To get the p-value for this, we use p-value = NORM.DIST (1,015.03, 1,026.94, 10.67, true) = 0.132. This tells us that there is only a 13.2% probability that the MOM that we got of 1,015.03 is because of chance. If we use a confidence level of 95%, we can say that the two means are the same as the p-value that we calculated of 0.132 is greater than the level of significance of 0.05, which is 100% minus the confidence level. The hypothesis testing is shown graphically in Figure 6.

We can now also calculate how much it costs for the extra cereal being given away.

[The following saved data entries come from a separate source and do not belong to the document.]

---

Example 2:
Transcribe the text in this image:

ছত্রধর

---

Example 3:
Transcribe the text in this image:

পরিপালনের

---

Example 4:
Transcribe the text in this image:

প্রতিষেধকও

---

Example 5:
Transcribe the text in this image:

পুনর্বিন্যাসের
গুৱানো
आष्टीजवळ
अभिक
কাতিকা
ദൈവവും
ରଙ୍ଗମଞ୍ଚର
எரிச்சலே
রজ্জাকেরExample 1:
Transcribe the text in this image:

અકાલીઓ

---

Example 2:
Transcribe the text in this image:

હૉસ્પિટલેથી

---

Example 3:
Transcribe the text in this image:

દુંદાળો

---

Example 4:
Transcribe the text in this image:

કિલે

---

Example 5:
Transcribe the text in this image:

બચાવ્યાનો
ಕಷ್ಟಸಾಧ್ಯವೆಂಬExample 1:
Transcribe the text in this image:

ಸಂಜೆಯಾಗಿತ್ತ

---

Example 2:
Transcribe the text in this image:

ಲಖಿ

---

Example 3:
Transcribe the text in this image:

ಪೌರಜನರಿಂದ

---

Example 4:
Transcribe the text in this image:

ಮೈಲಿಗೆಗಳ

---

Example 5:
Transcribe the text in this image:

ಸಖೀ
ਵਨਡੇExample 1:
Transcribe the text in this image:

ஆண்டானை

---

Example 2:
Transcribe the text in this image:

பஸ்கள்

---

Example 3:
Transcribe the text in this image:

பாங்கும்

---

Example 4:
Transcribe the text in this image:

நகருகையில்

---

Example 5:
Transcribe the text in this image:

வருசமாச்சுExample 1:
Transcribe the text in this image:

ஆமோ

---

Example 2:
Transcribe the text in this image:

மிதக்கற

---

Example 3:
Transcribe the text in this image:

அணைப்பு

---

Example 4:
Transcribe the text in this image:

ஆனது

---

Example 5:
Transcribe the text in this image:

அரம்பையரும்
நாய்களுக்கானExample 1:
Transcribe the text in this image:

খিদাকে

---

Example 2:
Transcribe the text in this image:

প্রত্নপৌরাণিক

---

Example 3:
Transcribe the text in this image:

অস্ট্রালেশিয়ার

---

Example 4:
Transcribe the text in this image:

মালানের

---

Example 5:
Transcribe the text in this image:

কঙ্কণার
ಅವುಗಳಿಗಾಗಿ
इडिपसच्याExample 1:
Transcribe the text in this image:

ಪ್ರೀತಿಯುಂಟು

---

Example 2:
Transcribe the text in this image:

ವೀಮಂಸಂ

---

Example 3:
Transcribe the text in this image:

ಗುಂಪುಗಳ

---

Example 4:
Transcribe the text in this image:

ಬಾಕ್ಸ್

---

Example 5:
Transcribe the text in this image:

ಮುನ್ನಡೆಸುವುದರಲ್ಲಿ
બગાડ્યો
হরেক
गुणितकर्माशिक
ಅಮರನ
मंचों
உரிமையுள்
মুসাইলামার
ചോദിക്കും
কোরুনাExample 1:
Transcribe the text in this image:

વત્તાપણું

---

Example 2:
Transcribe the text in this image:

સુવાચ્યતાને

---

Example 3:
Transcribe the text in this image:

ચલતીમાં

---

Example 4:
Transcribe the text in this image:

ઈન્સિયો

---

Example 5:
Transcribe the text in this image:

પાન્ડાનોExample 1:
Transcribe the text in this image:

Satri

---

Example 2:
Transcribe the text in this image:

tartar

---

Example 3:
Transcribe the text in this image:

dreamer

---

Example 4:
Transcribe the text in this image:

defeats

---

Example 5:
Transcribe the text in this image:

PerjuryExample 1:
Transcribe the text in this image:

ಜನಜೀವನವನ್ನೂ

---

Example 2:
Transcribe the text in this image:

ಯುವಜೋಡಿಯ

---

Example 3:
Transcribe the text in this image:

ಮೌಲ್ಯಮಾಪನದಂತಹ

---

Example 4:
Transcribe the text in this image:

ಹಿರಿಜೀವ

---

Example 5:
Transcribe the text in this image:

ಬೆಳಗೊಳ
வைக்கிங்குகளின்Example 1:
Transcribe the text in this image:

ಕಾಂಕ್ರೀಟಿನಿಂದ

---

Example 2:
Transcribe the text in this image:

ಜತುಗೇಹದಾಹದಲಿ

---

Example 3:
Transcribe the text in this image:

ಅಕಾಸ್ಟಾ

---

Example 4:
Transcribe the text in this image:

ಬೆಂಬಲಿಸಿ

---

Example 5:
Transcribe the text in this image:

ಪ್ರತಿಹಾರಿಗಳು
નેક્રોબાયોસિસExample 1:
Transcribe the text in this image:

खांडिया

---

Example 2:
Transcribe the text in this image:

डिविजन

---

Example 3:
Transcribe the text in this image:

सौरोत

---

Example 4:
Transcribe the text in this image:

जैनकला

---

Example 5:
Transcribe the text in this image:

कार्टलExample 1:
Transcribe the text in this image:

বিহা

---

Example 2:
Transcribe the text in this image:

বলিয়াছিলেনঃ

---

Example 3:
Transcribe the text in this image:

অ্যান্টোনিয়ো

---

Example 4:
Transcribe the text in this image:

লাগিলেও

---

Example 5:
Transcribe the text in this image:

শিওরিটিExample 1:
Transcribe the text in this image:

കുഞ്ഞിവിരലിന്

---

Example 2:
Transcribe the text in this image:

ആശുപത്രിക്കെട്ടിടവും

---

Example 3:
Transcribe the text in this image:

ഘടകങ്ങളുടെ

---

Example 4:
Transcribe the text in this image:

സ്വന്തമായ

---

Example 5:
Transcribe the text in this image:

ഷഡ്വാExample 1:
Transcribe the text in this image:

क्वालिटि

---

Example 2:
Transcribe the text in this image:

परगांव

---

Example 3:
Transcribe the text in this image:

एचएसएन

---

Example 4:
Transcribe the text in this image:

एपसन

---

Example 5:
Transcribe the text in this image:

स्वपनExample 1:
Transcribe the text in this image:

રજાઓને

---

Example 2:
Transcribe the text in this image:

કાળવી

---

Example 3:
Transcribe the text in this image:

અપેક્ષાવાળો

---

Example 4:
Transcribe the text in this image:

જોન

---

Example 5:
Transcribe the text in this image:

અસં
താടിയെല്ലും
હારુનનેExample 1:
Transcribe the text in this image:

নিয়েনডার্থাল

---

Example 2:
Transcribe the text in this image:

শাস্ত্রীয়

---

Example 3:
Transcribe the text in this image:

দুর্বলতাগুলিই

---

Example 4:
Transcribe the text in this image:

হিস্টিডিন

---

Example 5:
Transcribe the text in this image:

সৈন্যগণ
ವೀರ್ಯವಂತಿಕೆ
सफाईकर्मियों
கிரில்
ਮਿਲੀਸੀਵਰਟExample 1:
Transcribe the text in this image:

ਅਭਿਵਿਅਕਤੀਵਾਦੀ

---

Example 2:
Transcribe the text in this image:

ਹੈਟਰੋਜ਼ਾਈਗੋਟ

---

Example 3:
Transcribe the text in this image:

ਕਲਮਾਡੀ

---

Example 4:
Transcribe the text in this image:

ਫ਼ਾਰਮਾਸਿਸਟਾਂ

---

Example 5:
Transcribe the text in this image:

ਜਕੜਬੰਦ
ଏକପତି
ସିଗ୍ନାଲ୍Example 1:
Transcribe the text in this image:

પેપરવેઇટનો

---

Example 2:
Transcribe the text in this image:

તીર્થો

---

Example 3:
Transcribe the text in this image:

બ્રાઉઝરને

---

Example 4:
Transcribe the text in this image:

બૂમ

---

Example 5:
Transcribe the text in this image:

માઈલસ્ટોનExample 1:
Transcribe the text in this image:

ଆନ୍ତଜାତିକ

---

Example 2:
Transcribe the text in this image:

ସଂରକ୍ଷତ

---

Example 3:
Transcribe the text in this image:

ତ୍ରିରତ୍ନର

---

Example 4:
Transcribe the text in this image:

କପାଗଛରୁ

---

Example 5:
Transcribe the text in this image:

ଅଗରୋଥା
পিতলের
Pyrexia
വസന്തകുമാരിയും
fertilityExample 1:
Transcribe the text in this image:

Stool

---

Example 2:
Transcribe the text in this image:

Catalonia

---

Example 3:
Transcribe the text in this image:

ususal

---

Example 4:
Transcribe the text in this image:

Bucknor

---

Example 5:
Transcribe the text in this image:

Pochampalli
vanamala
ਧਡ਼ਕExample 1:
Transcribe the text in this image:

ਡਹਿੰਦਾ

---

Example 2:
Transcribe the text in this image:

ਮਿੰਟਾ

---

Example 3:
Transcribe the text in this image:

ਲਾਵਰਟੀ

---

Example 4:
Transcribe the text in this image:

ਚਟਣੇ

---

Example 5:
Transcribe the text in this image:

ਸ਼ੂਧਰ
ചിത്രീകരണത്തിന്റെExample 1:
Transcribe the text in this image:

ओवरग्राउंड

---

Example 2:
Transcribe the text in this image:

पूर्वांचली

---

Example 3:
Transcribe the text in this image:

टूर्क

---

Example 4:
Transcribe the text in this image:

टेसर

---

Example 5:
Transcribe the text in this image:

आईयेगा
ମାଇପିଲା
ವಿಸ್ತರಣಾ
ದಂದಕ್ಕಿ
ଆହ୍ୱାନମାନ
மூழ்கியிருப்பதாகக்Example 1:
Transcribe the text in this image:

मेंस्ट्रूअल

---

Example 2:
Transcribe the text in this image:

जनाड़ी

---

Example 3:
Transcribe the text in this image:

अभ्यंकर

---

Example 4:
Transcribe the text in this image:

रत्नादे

As the MOM is 15.03 grams (1,015.03 – 1,000) above the specification of 1,000 grams, each new machine is costing 15.03 x 5,000 x 0.0015 = $112.73 per day in excess cereal being given away. Hence, this is a saving of $202.05 – $112.73 = $89.32 per machine per day. This might be enough to finance a good part of the new machine, and thus going in for the new machine might be a good decision.

Engineers and technologists are taught a lot of statistics, but for evaluating equipment, basic statistical properties of the normal distribution can suffice. Using the empirical rule of statistics and the central limit theorem, we can also conduct a test of hypothesis. The key is to ensure first that the data is normal for us to proceed to applying the properties of the normal distribution.

Without using the CLT, the equipment manufacturer was claiming her equipment had half the variation of the old equipment might use the entire 63 readings, which taken as one sample will give us a mean of 1,015.03 grams and a standard deviation of 4.88, which she can claim is less than half (4.88 / 10.67 = 0.46) the original variation.

However, using the CLT, it gives us the true standard deviation of the new machine as 5.73 grams. Using the NORM.DIST function to calculate the area under the normal distribution also allows us estimate what percentage of the output will be outside the specification levels.